# Coat



## Tahnee GR (Aug 26, 2006)

Forget the middle one-that dog has had it's belly feathering cut, or it is a very young dog whose feathering has not come it yet.


----------



## Goldens&Friesians (May 31, 2014)

Hi, I'm a groomer and if you showed me those pic I would be assuming you wanted breed standard (feet and ears trimmed, tail & hocks shaped, etc). I would definitely NOT use the term "cut" or "haircut" when you talk to your groomer-many groomers would do just that-either trim or shave ALL the coat! Be specific about where you want hair trimmed (i.e. feet, ears). Make sure they know you DO NOT want any length taken off the body. But if your groomer is a good one, and familiar with breed standard, those photos should be perfect-especially the one on the far right!


----------



## Megora (Jun 7, 2010)

If showing your dog.... go to people who show golden retrievers in AKC (not UKC or anything else). They will know what to groom how and why (goldens are not all cookie cutter types). So check with other show people (if you are part of the local club, check there first). They will know what needs to be groomed with your dog in order to compete.

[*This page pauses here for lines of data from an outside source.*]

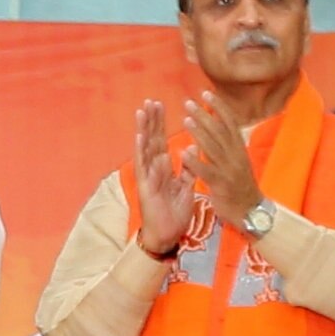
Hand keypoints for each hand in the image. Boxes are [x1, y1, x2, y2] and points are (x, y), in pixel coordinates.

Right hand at [131, 99, 201, 256]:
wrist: (167, 235)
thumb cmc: (174, 212)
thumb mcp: (185, 187)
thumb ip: (188, 168)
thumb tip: (194, 148)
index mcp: (162, 168)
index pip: (160, 141)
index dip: (159, 123)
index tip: (159, 105)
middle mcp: (152, 170)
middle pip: (151, 140)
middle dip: (151, 121)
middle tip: (150, 101)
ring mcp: (147, 177)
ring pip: (144, 149)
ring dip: (143, 130)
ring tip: (142, 111)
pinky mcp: (145, 187)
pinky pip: (144, 167)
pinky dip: (142, 151)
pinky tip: (140, 136)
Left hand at [183, 94, 264, 222]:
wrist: (251, 211)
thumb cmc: (240, 185)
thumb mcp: (238, 161)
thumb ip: (229, 145)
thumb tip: (220, 125)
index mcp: (239, 149)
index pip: (230, 122)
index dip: (218, 107)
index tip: (206, 93)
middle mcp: (235, 156)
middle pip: (219, 131)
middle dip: (204, 115)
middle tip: (188, 102)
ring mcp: (228, 170)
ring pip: (213, 148)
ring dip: (199, 132)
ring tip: (186, 119)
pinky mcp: (221, 185)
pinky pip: (206, 171)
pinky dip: (195, 162)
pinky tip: (182, 153)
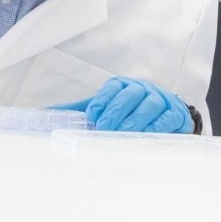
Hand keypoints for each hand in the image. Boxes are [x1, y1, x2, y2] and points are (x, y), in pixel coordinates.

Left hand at [52, 77, 193, 132]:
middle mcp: (144, 89)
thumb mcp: (104, 112)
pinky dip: (157, 125)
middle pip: (132, 93)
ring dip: (136, 119)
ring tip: (123, 134)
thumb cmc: (129, 118)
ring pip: (150, 104)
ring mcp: (162, 99)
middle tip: (105, 128)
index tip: (92, 116)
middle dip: (117, 110)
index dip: (103, 100)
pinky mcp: (176, 113)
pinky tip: (147, 135)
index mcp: (124, 86)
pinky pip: (168, 116)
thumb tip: (44, 115)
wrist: (165, 122)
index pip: (114, 87)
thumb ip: (78, 113)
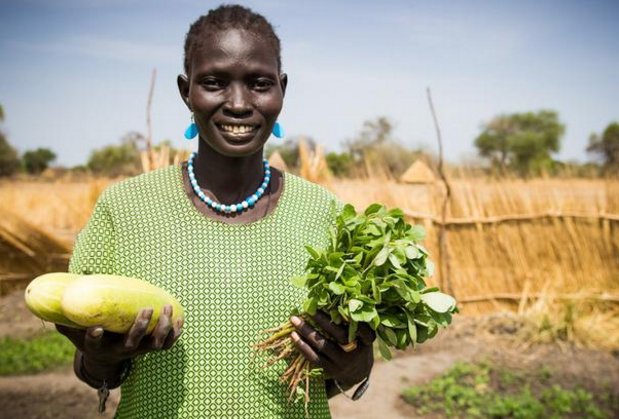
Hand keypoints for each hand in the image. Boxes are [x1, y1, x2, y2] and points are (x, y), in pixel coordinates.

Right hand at [56, 304, 182, 367]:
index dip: (95, 337)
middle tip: (146, 309)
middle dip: (140, 327)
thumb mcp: (75, 330)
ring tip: (166, 308)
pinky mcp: (151, 348)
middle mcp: (121, 350)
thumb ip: (67, 317)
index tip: (96, 328)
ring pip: (154, 345)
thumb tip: (53, 300)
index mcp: (100, 346)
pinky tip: (179, 319)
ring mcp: (138, 351)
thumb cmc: (91, 337)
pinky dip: (175, 333)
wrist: (107, 358)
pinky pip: (167, 344)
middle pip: (132, 343)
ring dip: (162, 328)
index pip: (95, 343)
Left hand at [290, 311, 374, 386]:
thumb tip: (336, 296)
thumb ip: (355, 319)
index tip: (341, 305)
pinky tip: (293, 336)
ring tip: (295, 320)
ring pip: (323, 345)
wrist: (357, 372)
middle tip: (308, 309)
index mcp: (367, 341)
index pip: (363, 328)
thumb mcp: (363, 334)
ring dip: (307, 331)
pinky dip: (302, 346)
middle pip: (339, 335)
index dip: (353, 318)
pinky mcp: (331, 370)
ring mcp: (343, 363)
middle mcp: (356, 352)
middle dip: (322, 320)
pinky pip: (314, 358)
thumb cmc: (357, 344)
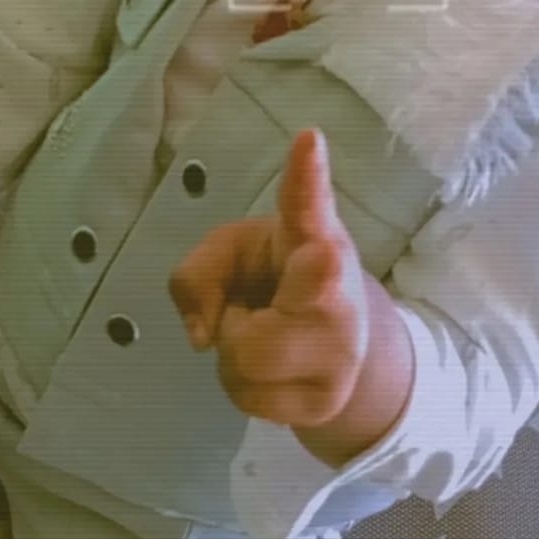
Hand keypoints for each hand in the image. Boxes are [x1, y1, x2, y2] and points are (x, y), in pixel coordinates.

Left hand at [168, 128, 369, 427]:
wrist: (338, 345)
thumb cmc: (276, 276)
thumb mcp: (233, 254)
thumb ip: (198, 271)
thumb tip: (202, 334)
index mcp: (313, 235)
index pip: (307, 202)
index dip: (306, 173)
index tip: (307, 138)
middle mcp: (336, 290)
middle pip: (290, 305)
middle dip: (258, 311)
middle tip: (279, 292)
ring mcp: (339, 351)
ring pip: (246, 361)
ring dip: (233, 352)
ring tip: (259, 333)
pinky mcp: (327, 400)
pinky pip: (250, 400)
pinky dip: (244, 386)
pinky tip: (271, 368)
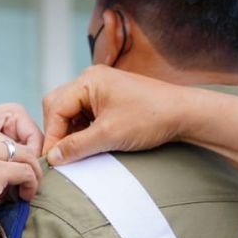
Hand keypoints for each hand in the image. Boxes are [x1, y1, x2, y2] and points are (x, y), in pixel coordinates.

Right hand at [0, 125, 41, 230]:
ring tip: (28, 187)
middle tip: (23, 179)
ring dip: (30, 171)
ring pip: (23, 154)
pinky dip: (31, 183)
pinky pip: (25, 171)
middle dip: (20, 160)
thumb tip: (0, 170)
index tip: (9, 170)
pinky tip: (26, 195)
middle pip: (8, 143)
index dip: (4, 154)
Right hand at [42, 66, 187, 165]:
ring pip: (71, 110)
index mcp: (88, 80)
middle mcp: (91, 78)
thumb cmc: (150, 118)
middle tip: (60, 155)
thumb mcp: (108, 136)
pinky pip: (85, 112)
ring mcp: (101, 86)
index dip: (51, 135)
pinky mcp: (110, 97)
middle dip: (57, 131)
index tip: (51, 159)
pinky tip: (89, 142)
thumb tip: (52, 158)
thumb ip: (76, 147)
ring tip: (75, 151)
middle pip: (58, 105)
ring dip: (70, 131)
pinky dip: (82, 128)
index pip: (56, 108)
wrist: (186, 114)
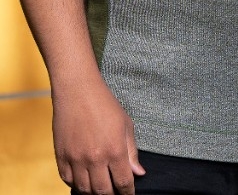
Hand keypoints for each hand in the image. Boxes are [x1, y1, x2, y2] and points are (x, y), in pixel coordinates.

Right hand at [52, 76, 143, 194]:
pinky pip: (67, 180)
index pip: (122, 183)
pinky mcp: (60, 156)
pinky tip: (83, 181)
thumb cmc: (105, 105)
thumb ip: (131, 153)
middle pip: (102, 191)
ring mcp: (75, 159)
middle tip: (115, 192)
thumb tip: (138, 173)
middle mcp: (95, 158)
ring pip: (83, 189)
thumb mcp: (126, 126)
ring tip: (100, 188)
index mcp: (115, 150)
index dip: (127, 193)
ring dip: (93, 192)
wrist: (78, 92)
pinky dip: (76, 184)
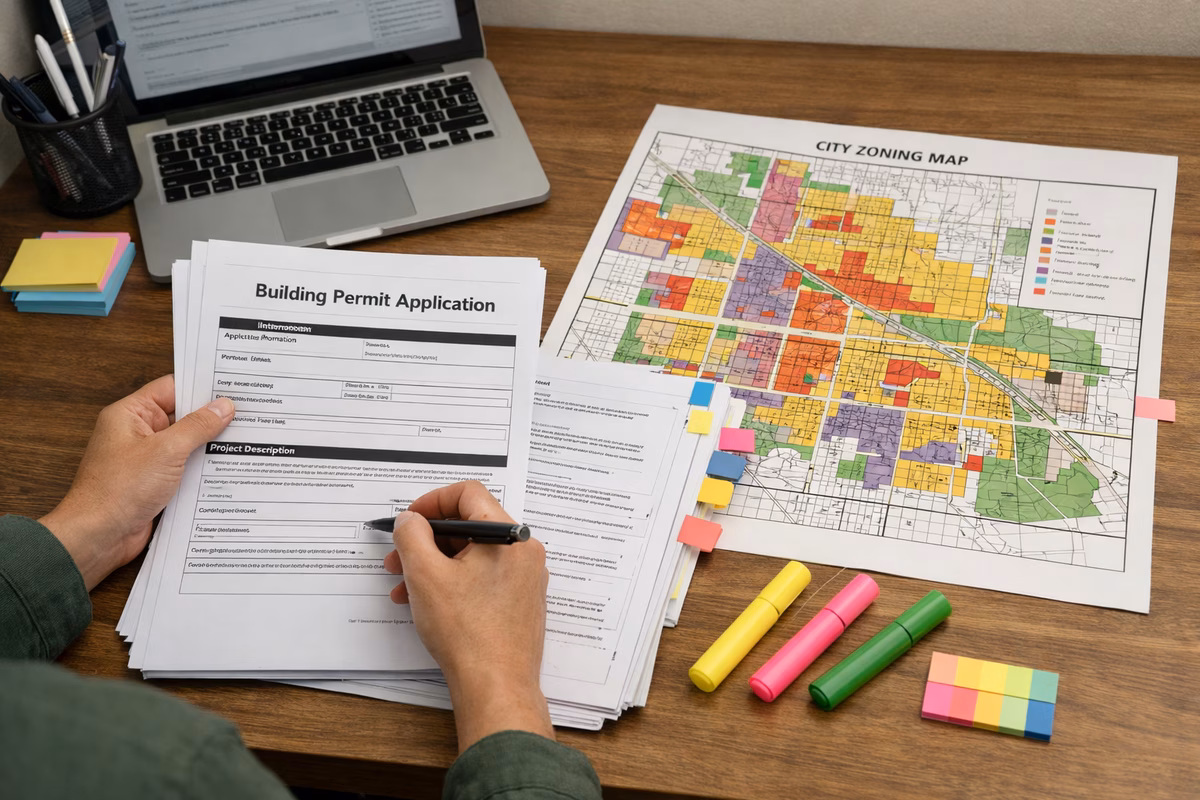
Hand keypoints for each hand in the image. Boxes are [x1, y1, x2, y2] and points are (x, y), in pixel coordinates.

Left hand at [39, 375, 233, 590]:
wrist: (98, 535)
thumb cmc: (119, 490)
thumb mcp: (166, 450)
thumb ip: (197, 426)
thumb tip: (222, 407)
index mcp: (130, 415)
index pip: (171, 388)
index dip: (200, 386)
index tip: (231, 387)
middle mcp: (136, 433)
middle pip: (180, 416)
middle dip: (211, 417)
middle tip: (246, 414)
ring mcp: (145, 459)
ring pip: (185, 443)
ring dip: (208, 445)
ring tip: (244, 440)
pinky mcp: (154, 482)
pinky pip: (183, 468)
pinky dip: (202, 468)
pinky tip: (226, 469)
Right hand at [383, 480, 553, 750]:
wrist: (496, 687)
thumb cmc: (467, 633)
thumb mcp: (425, 575)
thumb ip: (411, 536)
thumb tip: (410, 520)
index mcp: (508, 536)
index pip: (468, 494)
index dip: (432, 501)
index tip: (409, 520)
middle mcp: (523, 552)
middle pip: (469, 526)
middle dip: (427, 541)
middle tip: (397, 557)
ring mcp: (524, 578)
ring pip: (473, 555)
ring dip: (434, 565)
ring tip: (403, 588)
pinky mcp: (519, 601)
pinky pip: (483, 577)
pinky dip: (453, 582)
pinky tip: (425, 603)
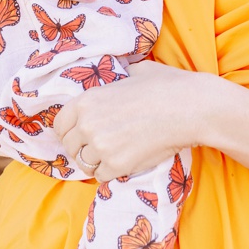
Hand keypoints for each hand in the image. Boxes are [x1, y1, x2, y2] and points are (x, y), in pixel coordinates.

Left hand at [53, 61, 213, 177]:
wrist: (189, 108)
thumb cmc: (167, 87)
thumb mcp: (135, 72)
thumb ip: (120, 76)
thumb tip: (125, 72)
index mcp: (86, 100)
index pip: (59, 125)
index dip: (68, 132)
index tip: (79, 136)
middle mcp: (87, 124)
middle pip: (69, 147)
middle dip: (82, 149)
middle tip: (98, 149)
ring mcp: (101, 146)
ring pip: (84, 164)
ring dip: (96, 163)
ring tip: (112, 156)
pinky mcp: (117, 165)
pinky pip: (101, 176)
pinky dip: (110, 173)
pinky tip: (123, 164)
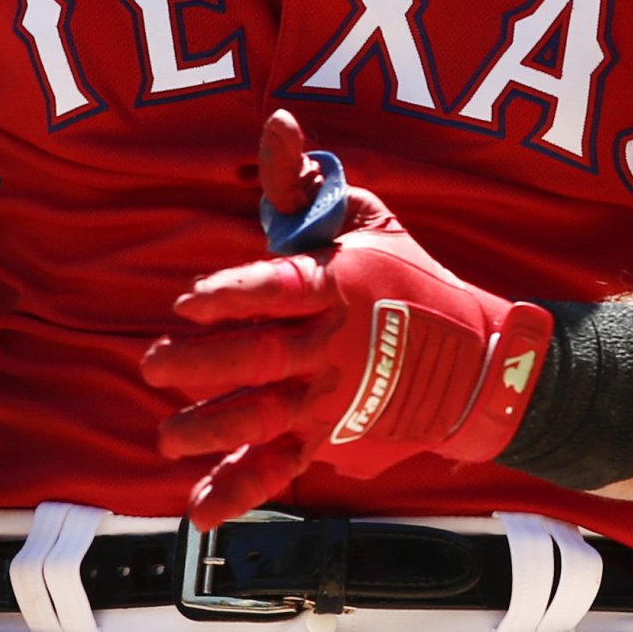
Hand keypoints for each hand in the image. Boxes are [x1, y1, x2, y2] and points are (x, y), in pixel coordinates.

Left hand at [140, 111, 554, 526]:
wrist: (478, 361)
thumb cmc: (411, 279)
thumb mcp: (367, 218)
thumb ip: (306, 181)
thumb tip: (275, 123)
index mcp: (339, 287)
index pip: (279, 289)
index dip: (233, 294)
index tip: (190, 300)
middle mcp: (334, 347)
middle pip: (259, 359)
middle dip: (201, 365)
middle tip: (154, 363)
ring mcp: (334, 399)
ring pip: (263, 419)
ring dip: (210, 429)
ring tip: (168, 434)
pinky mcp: (334, 439)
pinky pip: (281, 469)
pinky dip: (240, 491)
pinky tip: (201, 508)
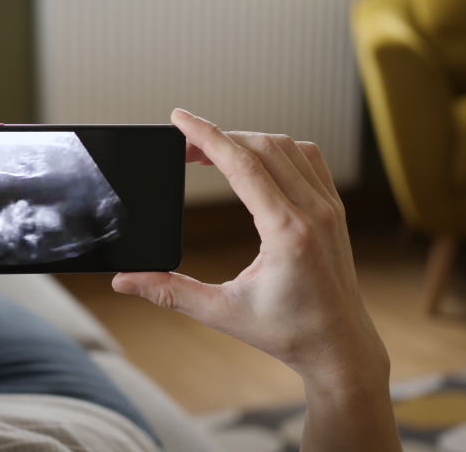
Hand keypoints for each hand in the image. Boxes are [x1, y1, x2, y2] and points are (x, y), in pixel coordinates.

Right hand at [113, 109, 387, 385]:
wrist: (340, 347)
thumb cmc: (288, 332)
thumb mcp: (222, 312)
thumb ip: (169, 293)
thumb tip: (125, 281)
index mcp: (287, 232)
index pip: (242, 164)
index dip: (206, 135)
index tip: (179, 118)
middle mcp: (314, 211)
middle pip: (261, 146)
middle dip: (218, 137)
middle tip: (184, 146)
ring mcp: (330, 207)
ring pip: (286, 146)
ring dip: (247, 140)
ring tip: (213, 152)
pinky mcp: (335, 209)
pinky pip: (308, 158)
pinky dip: (277, 148)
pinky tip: (256, 160)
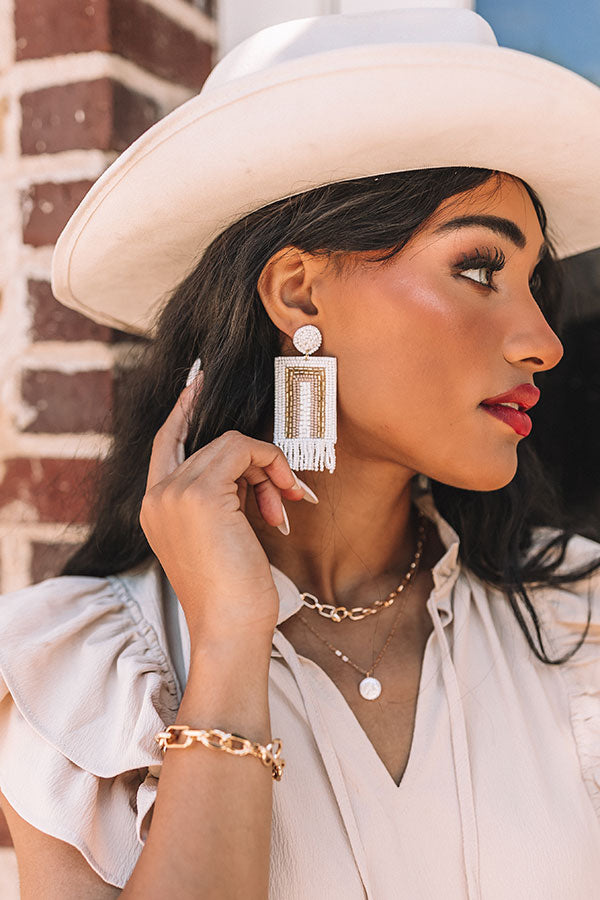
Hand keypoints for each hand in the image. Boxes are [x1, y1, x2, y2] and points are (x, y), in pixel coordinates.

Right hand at [139, 370, 316, 647]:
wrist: (230, 627)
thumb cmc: (233, 592)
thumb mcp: (219, 536)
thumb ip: (221, 497)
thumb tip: (251, 465)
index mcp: (155, 508)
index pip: (166, 443)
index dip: (182, 410)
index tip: (197, 380)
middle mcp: (156, 496)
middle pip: (212, 444)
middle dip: (257, 463)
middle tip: (284, 495)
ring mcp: (173, 493)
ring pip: (230, 444)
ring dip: (268, 470)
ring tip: (282, 508)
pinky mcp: (198, 493)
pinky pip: (243, 449)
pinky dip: (271, 465)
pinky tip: (283, 498)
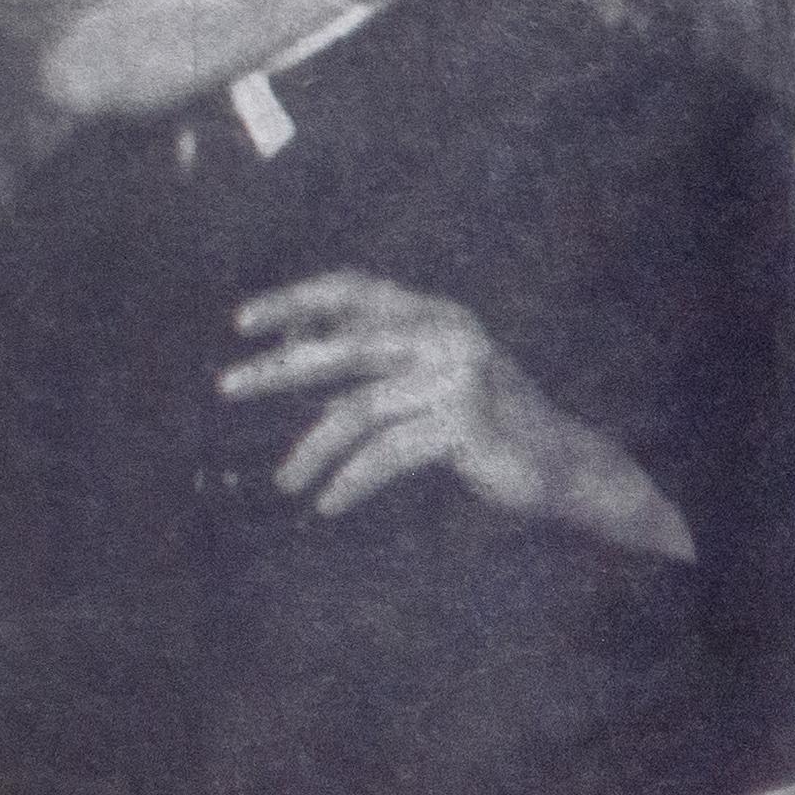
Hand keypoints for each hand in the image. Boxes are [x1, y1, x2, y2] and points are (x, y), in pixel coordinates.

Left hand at [221, 274, 694, 560]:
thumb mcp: (427, 381)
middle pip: (345, 347)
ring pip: (358, 410)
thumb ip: (373, 361)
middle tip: (227, 387)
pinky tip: (329, 504)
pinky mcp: (465, 422)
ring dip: (312, 450)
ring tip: (286, 481)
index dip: (297, 300)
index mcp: (439, 315)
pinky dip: (351, 481)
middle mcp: (450, 335)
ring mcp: (460, 377)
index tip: (242, 322)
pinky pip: (385, 454)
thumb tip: (287, 350)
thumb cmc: (487, 427)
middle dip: (279, 368)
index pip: (357, 291)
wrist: (567, 467)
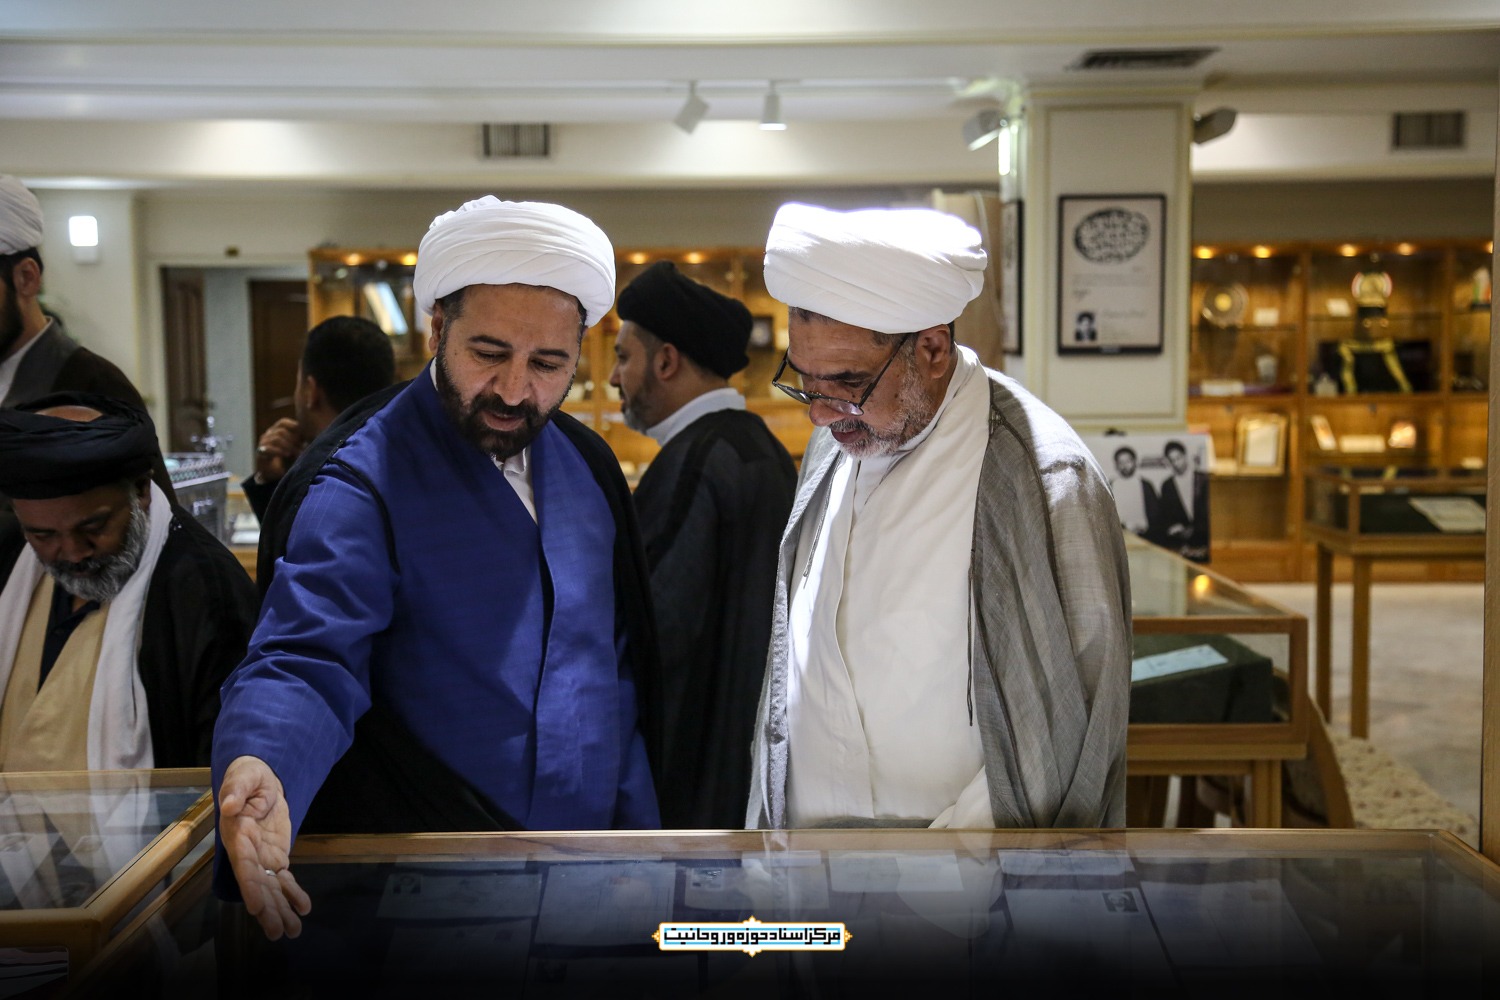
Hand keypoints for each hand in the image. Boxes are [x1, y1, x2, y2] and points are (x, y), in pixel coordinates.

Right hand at [218, 755, 311, 939]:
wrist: (260, 779)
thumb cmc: (247, 776)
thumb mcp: (243, 776)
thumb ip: (236, 790)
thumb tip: (227, 805)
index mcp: (237, 836)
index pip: (244, 865)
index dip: (250, 886)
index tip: (257, 907)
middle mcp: (248, 853)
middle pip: (258, 884)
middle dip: (267, 909)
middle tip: (276, 932)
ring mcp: (262, 857)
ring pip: (271, 888)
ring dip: (280, 909)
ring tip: (292, 931)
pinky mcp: (275, 856)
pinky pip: (284, 879)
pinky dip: (293, 894)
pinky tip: (303, 909)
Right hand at [253, 418, 305, 483]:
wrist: (274, 474)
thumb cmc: (287, 459)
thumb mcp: (296, 448)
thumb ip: (301, 440)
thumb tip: (313, 434)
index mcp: (276, 430)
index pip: (283, 422)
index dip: (293, 426)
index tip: (303, 434)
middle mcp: (268, 434)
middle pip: (281, 430)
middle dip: (294, 439)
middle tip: (302, 447)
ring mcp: (263, 443)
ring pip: (276, 438)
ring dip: (289, 446)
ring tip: (297, 453)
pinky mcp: (260, 452)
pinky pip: (269, 448)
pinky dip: (279, 451)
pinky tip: (287, 454)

No pet groomers - UNLESS they also show golden retrievers in AKC.


----------



## Goldens&Friesians (May 31, 2014)

Megora said:


> No pet groomers - UNLESS they also show golden retrievers in AKC.


Yes, I totally agree with this! I am a pet groomer, and even though I feel like I do a pretty decent job getting my goldens to look like show goldens, I've still never actually been taught how to groom a golden for conformation. I would LOVE to learn though! Just don't have any show people nearby that I know of. 

This is my girl, April, a few days after being groomed-she's not freshly brushed out, but it gives you an idea of how I do goldens. You can tell its not quite show golden, but its the best I can do at trying to get them to look like a show golden! But this is why Megora is right about getting a golden person to groom for shows!

http://www.goldenretrieverforum.com...-s-april-love-cd-aka-april-picture65930-a.jpg


----------



## CarolinaCasey (Jun 1, 2007)

Contact your local club and first, join but also ask who in the club grooms AND shows. Bath and blow drys can be done at home and you'll want to slowly acquire some basic supplies like a table, dryer, grooming arm, comb, thinning shears and scissors.


----------